After COVID, “we barely were lucky if we hit 50” attendees.
Having held his position for 14 years, Bell is clear-eyed, even frank, about what is before him. He rents out spaces within his church to groups that do homeschooling and practice theater as an additional revenue stream.
He describes the church as a “donut church,” no longer drawing people from its immediate neighborhood but relying on people like the Moores to make the commute from Austin’s suburbs.
Mt. Zion’s youth pastor, the Rev. Brandon Wooley, attributed some of Mt. Zion’s success to its deep footprint within the East Austin community.
“If a lot of churches move from the mindset of trying to get members and starting to create disciples across the world, I think more ministry can be done,” he said. “We have to go out into the community.
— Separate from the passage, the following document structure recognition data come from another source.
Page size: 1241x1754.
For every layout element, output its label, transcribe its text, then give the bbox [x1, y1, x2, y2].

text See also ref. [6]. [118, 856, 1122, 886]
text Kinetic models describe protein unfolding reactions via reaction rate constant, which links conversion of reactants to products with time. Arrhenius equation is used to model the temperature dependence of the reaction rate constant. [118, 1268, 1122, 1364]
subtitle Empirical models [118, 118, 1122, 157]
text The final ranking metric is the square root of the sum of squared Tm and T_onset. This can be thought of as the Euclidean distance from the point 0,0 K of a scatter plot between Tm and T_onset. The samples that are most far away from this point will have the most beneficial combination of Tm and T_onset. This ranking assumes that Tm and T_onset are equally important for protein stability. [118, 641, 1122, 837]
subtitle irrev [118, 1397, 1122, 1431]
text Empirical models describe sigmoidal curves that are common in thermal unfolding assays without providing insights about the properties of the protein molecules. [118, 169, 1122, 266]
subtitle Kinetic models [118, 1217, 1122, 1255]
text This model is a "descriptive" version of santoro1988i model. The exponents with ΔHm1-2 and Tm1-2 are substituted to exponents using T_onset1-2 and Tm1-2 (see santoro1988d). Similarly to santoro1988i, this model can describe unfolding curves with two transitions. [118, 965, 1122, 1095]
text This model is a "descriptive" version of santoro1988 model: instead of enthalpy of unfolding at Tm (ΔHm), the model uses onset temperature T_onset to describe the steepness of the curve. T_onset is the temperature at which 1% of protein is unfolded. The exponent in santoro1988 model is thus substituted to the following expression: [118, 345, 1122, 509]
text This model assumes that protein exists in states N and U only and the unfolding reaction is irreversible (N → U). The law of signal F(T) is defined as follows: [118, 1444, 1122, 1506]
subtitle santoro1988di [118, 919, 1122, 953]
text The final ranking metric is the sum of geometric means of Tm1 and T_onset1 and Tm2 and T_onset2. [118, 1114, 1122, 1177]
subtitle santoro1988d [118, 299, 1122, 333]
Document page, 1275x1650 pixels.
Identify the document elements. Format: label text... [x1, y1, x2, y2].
I believe Mount Zion has been doing that.”
Mt. Zion’s senior pastor, the Rev. Daryl Horton, has been in his current role only since June 2021 but has already steered Mt. Zion through major change, weathering the literal storm known as Icemageddon 2021 and the ensuing building renovation following flooding.
“Up until the pandemic, we did no livestream. We had no Facebook,” he said. “We had to learn how to adapt within a week’s time. The pandemic actually pushed us into a place of using technology in a way that we never have before.”
The church’s health, Horton said, is due to many factors including its reputation, partnerships and collaborations. Mt. Zion, for example, has paired with the University of Texas’ School of Nursing to secure a grant to support African American mental health and wellness. The church’s criminal justice ministry performs outreach to incarcerated people, focusing on their re-entry into the local community. Also, the church’s tradition of food giveaways at major holidays such as Thanksgiving and Christmas remains intact.
“I think it goes without saying that you have to have a healthy financial commitment from the membership, because it’s hard to do things if you can’t keep the lights on,” Horton said.
Like Bell, Horton, too, is circumspect about change in the community.
“It’s no longer Black and brown people who predominantly live here. And so there becomes an opportunity to try to figure out, ‘How does Mount Zion maintain her identity? How does Mount Zion maintain her purpose and her vision, knowing that the members no longer live across the street?’” he asked.
While many areas in East Austin are historically Black, gentrification has introduced residents who aren’t. Horton aims to create a welcoming environment for people of a variety of backgrounds.
“They need Jesus just like everybody else,” he said.